These four problems require some logical thinking and a willingness to work systematically. Routes to a solution are not immediately obvious so working on the problems could help students to develop their resilience, an important quality for mathematical problem-solvers.

### Possible approach

Before introducing the task:

"Mathematicians need to be resourceful problem-solvers who don't give up, who talk to each other and share good ideas, who work strategically and systematically. The answers won't be immediately obvious, so these problems will test your ability to work as mathematicians."

The problems could be used in several ways:

Hand out this worksheet and invite students to work on all four problems in pairs.

Cut the worksheet into the four separate problems and invite different groups to work on different problems.
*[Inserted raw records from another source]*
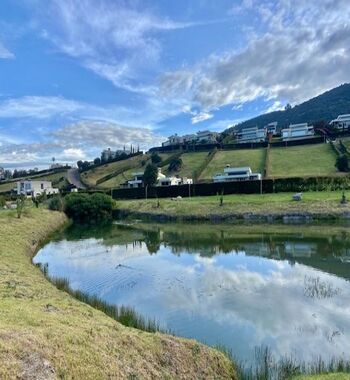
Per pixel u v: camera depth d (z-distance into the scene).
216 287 22.92
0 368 7.87
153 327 15.80
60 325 11.06
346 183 70.81
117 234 49.06
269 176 92.12
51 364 8.66
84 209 70.00
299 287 22.16
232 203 61.34
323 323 16.84
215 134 166.25
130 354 10.70
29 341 9.13
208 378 11.33
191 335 15.89
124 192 91.62
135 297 21.52
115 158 151.50
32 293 16.08
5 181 144.62
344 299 19.78
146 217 65.56
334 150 104.31
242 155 118.06
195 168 114.19
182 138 172.12
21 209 52.75
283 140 129.50
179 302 20.38
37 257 33.78
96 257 33.59
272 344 14.91
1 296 14.36
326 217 50.38
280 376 12.05
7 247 29.45
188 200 71.81
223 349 13.70
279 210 54.56
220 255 32.47
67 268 29.36
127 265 29.81
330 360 13.39
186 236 44.38
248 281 23.97
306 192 70.19
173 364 11.20
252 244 37.00
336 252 31.59
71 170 162.62
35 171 169.62
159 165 122.56
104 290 23.08
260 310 18.67
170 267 28.66
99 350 10.14
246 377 12.09
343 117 140.12
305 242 36.62
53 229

Work on one or two of the questions together as a class and then invite students to use each other's useful insights to solve the remaining problems.

While students are working, circulate and listen for useful insights. Where appropriate, bring the class together so that students can share successful strategies with the rest of the class.

The following **key questions** or prompts could be offered to students who are stuck:

What do you know? Write it down.

What can you deduce from what you know? Write it down.

Is there a good way of representing what you know, to make it clear?

### Possible extension

For other problems that require systematic and logical thinking see Two and Two, Product Sudoku and Cinema Problem.

### Possible support

Of the four problems, Football Champ and Hockey use very similar techniques, so one could be solved as a class before students are given the second to apply any useful methods they have devised.